:: What to work on ::
State how many lines in the rows below contain the string "Conjunts", counting only matches with the same capitalization. Reply with the number alone.

:: Given records ::

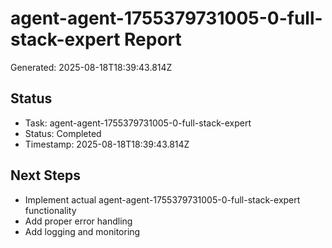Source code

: # agent-agent-1755379731005-0-full-stack-expert Report

Generated: 2025-08-18T18:39:43.814Z

## Status
- Task: agent-agent-1755379731005-0-full-stack-expert
- Status: Completed
- Timestamp: 2025-08-18T18:39:43.814Z

## Next Steps
- Implement actual agent-agent-1755379731005-0-full-stack-expert functionality
- Add proper error handling
- Add logging and monitoring
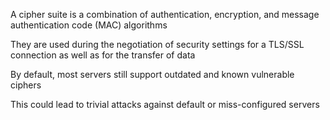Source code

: A cipher suite is a combination of authentication, encryption, and message authentication code (MAC) algorithms

They are used during the negotiation of security settings for a TLS/SSL connection as well as for the transfer of data

By default, most servers still support outdated and known vulnerable ciphers

This could lead to trivial attacks against default or miss-configured servers
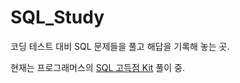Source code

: # SQL_Study

코딩 테스트 대비 SQL 문제들을 풀고 해답을 기록해 놓는 곳.

현재는 프로그래머스의 [SQL 고득점 Kit](https://school.programmers.co.kr/learn/challenges?tab=sql_practice_kit) 풀이 중.
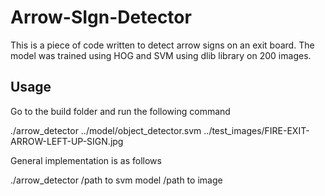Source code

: # Arrow-SIgn-Detector

This is a piece of code written to detect arrow signs on an exit board. The model was trained using HOG and SVM using dlib library on 200 images.

## Usage

Go to the build folder and run the following command 

./arrow_detector  ../model/object_detector.svm ../test_images/FIRE-EXIT-ARROW-LEFT-UP-SIGN.jpg

General implementation is as follows

./arrow_detector  /path to svm model /path to image
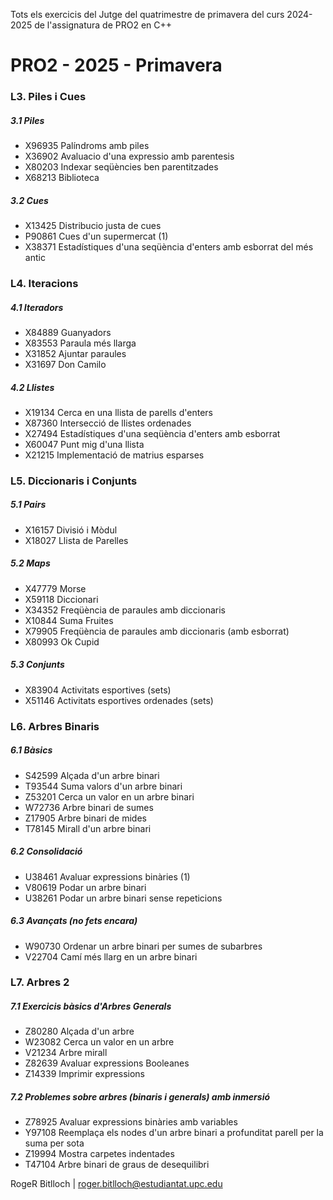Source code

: Tots els exercicis del Jutge del quatrimestre de primavera del curs 2024-2025 de l'assignatura de PRO2 en C++


# PRO2 - 2025 - Primavera

### L3. Piles i Cues
##### 3.1 Piles
- X96935   Palíndroms amb piles
- X36902   Avaluacio d'una expressio amb parentesis
- X80203   Indexar seqüències ben parentitzades
- X68213   Biblioteca
##### 3.2 Cues
- X13425   Distribucio justa de cues
- P90861   Cues d'un supermercat (1)
- X38371   Estadístiques d'una seqüència d'enters amb esborrat del més antic

### L4. Iteracions
##### 4.1 Iteradors
- X84889   Guanyadors
- X83553   Paraula més llarga
- X31852   Ajuntar paraules
- X31697   Don Camilo
##### 4.2 Llistes
- X19134   Cerca en una llista de parells d'enters
- X87360   Intersecció de llistes ordenades
- X27494   Estadístiques d'una seqüència d'enters amb esborrat
- X60047   Punt mig d'una llista
- X21215   Implementació de matrius esparses
  
### L5. Diccionaris i Conjunts
##### 5.1 Pairs
- X16157   Divisió i Mòdul
- X18027   Llista de Parelles
##### 5.2 Maps
- X47779   Morse
- X59118   Diccionari
- X34352   Freqüència de paraules amb diccionaris
- X10844   Suma Fruites
- X79905   Freqüència de paraules amb diccionaris (amb esborrat)
- X80993   Ok Cupid
##### 5.3 Conjunts
- X83904   Activitats esportives (sets)
- X51146   Activitats esportives ordenades (sets)
  
### L6. Arbres Binaris
##### 6.1 Bàsics
- S42599   Alçada d'un arbre binari
- T93544   Suma valors d'un arbre binari
- Z53201   Cerca un valor en un arbre binari
- W72736   Arbre binari de sumes
- Z17905   Arbre binari de mides
- T78145   Mirall d'un arbre binari
##### 6.2 Consolidació
- U38461   Avaluar expressions binàries (1)
- V80619   Podar un arbre binari
- U38261   Podar un arbre binari sense repeticions
##### 6.3 Avançats (no fets encara)
- W90730   Ordenar un arbre binari per sumes de subarbres
- V22704   Camí més llarg en un arbre binari

### L7. Arbres 2
##### 7.1 Exercicis bàsics d'Arbres Generals
- Z80280   Alçada d'un arbre
- W23082   Cerca un valor en un arbre
- V21234   Arbre mirall
- Z82639   Avaluar expressions Booleanes
- Z14339   Imprimir expressions
##### 7.2 Problemes sobre arbres (binaris i generals) amb inmersió
- Z78925   Avaluar expressions binàries amb variables
- Y97108   Reemplaça els nodes d'un arbre binari a profunditat parell per la suma per sota
- Z19994   Mostra carpetes indentades
- T47104   Arbre binari de graus de desequilibri


RogeR Bitlloch | roger.bitlloch@estudiantat.upc.edu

:: Exercise response ::
2